* **PROVIDED TEXT**:
■ ■ ■ ■ ■ ■ ■

Julie Stevens is an associate professor of landscape architecture at Iowa State University. This story originally featured on The Conversation.

Leaves are rustling. You can hear the sound of children kicking a ball, plinking the keys of a toy xylophone. People are laughing and talking.

Are you picturing a prison? My colleagues and I did—and we turned these visions into reality. The garden and playscape we created at the Iowa Correctional Institution for Women (ICIW) is changing the way incarcerated women spend time with their children, family and friends.

“Home” is not a word typically associated with prison environments, but that’s one way respondents in our recent study described the new outdoor area. Our design-build team made up of Iowa State University design students and incarcerated women and staff at ICIW created a space where incarcerated women can forget their identity as inmates and step back into their roles as mothers or grandmothers, sisters or aunts.

The difficulty of maintaining connections with home

prison gardens
Back in 2011, the outdoor meeting space was far from child-friendly. Julie Stevens

People living inside prisons must endure isolation, tight spaces, loss of identity, and separation from loved ones. Prisons are typically stark and void of color and living plants. Visits from loved ones can ease this difficult situation, but prison visits are complicated.

■ ■ ■ ■ ■ ■ ■

* **EXTRACTED ENTRIES**:
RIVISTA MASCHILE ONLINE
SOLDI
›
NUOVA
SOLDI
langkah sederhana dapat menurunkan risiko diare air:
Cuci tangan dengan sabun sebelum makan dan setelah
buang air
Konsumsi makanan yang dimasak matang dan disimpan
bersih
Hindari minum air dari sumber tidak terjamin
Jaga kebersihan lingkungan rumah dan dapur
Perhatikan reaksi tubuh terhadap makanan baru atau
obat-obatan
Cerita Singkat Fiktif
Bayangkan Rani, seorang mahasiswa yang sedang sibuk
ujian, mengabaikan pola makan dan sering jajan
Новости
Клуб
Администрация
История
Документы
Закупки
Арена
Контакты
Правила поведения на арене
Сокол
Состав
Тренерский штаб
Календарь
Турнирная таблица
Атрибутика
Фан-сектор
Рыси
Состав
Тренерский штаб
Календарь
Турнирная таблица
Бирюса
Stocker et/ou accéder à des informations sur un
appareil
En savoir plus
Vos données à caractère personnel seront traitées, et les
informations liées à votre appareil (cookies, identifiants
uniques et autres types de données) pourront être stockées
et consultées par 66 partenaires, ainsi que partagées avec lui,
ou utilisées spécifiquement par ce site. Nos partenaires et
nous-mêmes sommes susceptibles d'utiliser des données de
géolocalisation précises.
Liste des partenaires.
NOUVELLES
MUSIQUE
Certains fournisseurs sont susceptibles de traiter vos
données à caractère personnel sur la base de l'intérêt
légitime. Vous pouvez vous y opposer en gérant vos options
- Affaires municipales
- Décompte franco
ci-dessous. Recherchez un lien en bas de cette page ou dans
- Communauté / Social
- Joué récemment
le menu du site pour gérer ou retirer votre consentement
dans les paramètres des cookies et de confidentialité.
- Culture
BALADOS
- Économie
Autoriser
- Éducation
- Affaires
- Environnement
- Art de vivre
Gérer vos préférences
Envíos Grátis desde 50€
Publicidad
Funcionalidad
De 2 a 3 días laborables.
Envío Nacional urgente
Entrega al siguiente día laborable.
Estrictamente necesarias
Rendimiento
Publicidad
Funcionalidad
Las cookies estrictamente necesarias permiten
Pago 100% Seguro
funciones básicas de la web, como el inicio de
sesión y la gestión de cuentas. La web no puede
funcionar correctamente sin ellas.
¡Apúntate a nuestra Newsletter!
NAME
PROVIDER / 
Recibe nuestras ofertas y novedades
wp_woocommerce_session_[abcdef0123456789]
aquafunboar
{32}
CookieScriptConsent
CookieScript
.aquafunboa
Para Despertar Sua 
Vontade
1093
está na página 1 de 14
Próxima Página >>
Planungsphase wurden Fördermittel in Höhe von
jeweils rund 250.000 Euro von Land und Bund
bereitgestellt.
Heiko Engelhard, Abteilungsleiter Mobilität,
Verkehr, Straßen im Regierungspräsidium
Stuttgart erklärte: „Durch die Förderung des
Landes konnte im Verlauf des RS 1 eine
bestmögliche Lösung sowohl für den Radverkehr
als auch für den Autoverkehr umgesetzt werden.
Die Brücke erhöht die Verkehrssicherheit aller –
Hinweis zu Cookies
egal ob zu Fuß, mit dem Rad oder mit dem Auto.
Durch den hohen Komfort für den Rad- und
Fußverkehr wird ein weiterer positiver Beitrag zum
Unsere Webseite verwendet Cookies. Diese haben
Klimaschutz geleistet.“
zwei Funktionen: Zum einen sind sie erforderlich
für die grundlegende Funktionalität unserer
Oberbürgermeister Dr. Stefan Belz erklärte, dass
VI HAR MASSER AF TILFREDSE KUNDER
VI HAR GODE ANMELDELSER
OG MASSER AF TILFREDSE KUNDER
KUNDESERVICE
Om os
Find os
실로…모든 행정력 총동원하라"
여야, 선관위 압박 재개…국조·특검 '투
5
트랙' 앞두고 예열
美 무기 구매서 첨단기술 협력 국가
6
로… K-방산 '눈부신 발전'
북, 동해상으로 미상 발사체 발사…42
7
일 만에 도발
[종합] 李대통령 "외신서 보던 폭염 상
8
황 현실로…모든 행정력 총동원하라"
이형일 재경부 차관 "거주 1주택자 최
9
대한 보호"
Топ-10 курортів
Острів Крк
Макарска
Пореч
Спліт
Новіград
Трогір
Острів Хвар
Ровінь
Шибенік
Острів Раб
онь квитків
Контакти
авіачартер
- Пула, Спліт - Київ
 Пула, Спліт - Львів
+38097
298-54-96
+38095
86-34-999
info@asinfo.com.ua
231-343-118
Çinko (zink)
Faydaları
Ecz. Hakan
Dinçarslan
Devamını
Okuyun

■ ■ ■ ■ ■ ■ ■

* **TASK TO CARRY OUT**: From the prison garden article, quote the passage between "Leaves are rustling." and "sisters or aunts.", inclusive.

* **TASK RESPONSE**:
Leaves are rustling. You can hear the sound of children kicking a ball, plinking the keys of a toy xylophone. People are laughing and talking.

Are you picturing a prison? My colleagues and I did—and we turned these visions into reality. The garden and playscape we created at the Iowa Correctional Institution for Women (ICIW) is changing the way incarcerated women spend time with their children, family and friends.

“Home” is not a word typically associated with prison environments, but that’s one way respondents in our recent study described the new outdoor area. Our design-build team made up of Iowa State University design students and incarcerated women and staff at ICIW created a space where incarcerated women can forget their identity as inmates and step back into their roles as mothers or grandmothers, sisters or aunts.